Paul’s Paint Company can request for payment based on the understanding of the Kentucky revised statute (KRS). KRS 383.590, property owner’s duties, points out that the property owner’s duty is to follow the housing and building codes as described by KRS 383.545. Under these regulations, it is the property owner’s duty to carry out the maintenance work of the house provided the cause of damage was not the tenant. This includes repairs and painting.
The Paul’s Paint Company may also use the theory of agency. In this theory, the tenant was an agent of the property owner. The tenant was the owner’s representative and made the decision to sign the contract in good faith on behalf of the owner (“Chapter 383, Landlord and Tenant”, 1990).
In defense, the property owner may refuse to pay citing a lack of the proper procedure in the matter. KRS 383.635, Right of tenant to deduct from rent is the only provision that allows the tenant to authorize repairs on behalf of the owner. The tenant did not issue a written notice of the intent to repair. The tenant did not allow a fourteen-day period before the repairs started as prescribed in the statute. The statute also states that the landlord has limited liability and the tenant should not make repairs that cost more than one hundred dollars without legal advice on KRS 383.635. The repairs in question cost two thousand dollars (“Kentucky Revised Statute”, 1990).
The property owner can also argue that the tenant’s contract does not allow him or her to possess the powers of an agent. Hence, the contract signed was between the tenant and Paul’s Paint Company. The contract shows an agreement between the paint company and the tenant.

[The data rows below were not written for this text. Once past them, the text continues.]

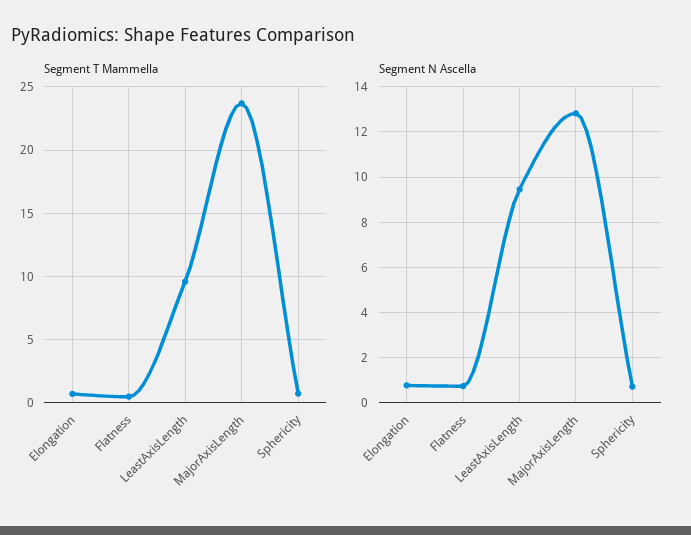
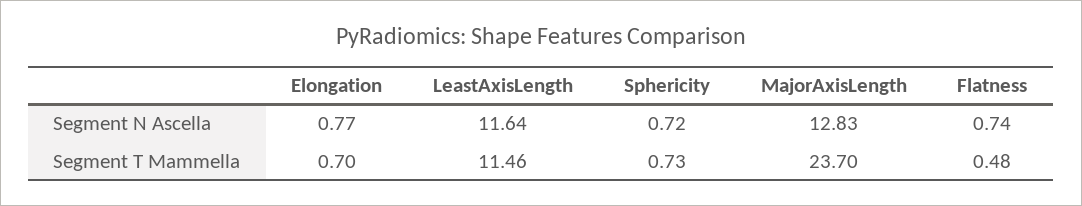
  {
    "Segment T Mammella": {
      "Elongation": 0.7,
      "Flatness": 0.48,
-     "LeastAxisLength": 9.5,
+     "LeastAxisLength": 11.46,
      "MajorAxisLength": 23.7,
      "Sphericity": 0.73
    },
    "Segment N Ascella": {
      "Elongation": 0.77,
      "Flatness": 0.74,
-     "LeastAxisLength": 9.5,
+     "LeastAxisLength": 11.64,
      "MajorAxisLength": 12.83,
      "Sphericity": 0.72
    }
  }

Paul’s paint company can compel the tenant to pay for the paint job. This can happen based on the principles of contracts. The signature on the document belongs to the tenant. Therefore, the tenant entered into a contract with Paul’s paint company without the property owner’s permission (verbal or written). According to the theory of agency, the sales person acted within his powers as an agent of the paint company. However, the tenant did not have the authority to sign on behalf of the property owner.
The tenant temporarily owns the house by paying rent. The paint company can argue that the contract was with the owner of the house at the time regardless of whether it was temporary ownership or not. The tenant of the house should then foot the bill, as he was the owner at the time the contract was drawn (“Kentucky Revised Statute”, 1990).

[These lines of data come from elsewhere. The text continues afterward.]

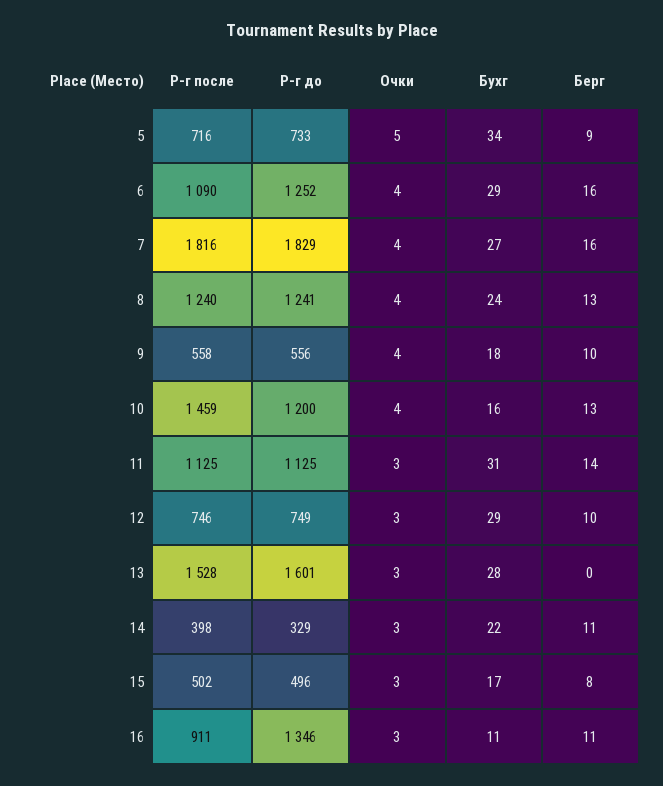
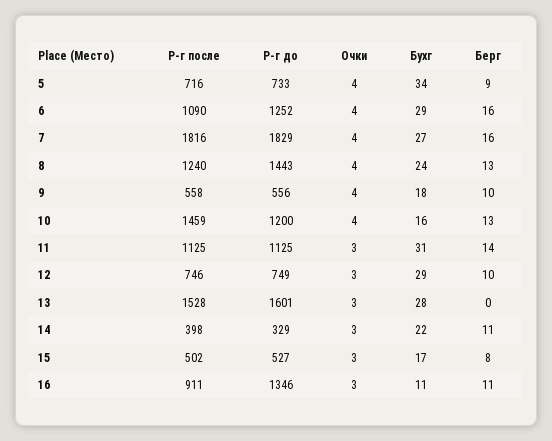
  {
    "Р-г после": {
      "5": 716,
      "6": 1090,
      "7": 1816,
      "8": 1240,
      "9": 558,
      "10": 1459,
      "11": 1125,
      "12": 746,
      "13": 1528,
      "14": 398,
      "15": 502,
      "16": 911
    },
    "Р-г до": {
      "5": 733,
      "6": 1252,
      "7": 1829,
-     "8": 1241,
+     "8": 1443,
      "9": 556,
      "10": 1200,
      "11": 1125,
      "12": 749,
      "13": 1601,
      "14": 329,
-     "15": 496,
+     "15": 527,
      "16": 1346
    },
    "Очки": {
-     "5": 5,
+     "5": 4,
      "6": 4,
      "7": 4,
      "8": 4,
      "9": 4,
      "10": 4,
      "11": 3,
      "12": 3,
      "13": 3,
      "14": 3,
      "15": 3,
      "16": 3
    },
    "Бухг": {
      "5": 34,
      "6": 29,
      "7": 27,
      "8": 24,
      "9": 18,
      "10": 16,
      "11": 31,
      "12": 29,
      "13": 28,
      "14": 22,
      "15": 17,
      "16": 11
    },
    "Берг": {
      "5": 9,
      "6": 16,
      "7": 16,
      "8": 13,
      "9": 10,
      "10": 13,
      "11": 14,
      "12": 10,
      "13": 0,
      "14": 11,
      "15": 8,
      "16": 11
    }
  }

The tenant can argue that according to the Kentucky revised statute, KRS 383.635, he notified the property owner and she agreed to do the repairs. However, there were no repairs six months after the first request by the tenant. The tenant cannot pay because according to the statute, the maximum amount of money the tenant should pay for repairs is 100 dollars. The job costs two thousand dollars and the tenant should not pay from his pocket (“Chapter 383 Landlord and Tenant”, 1990).
The tenant can also argue that according to KRS 383.590, property owner’s duties, the property owner has the duty to maintain the house.
The tenant should pay the paint company.
The reason for this is that the contract was between the paint company’s sales man and the tenant. Therefore, the tenant bears liability for the cost of repairs.
However, the tenant has the right to claim compensation from the landlord for the repairs. This is because the property owner did not fulfill her statutory duty even after the tenant complained, yet she acknowledged that she has received the complaint (“Chapter 383, Landlord and Tenant”, 1990).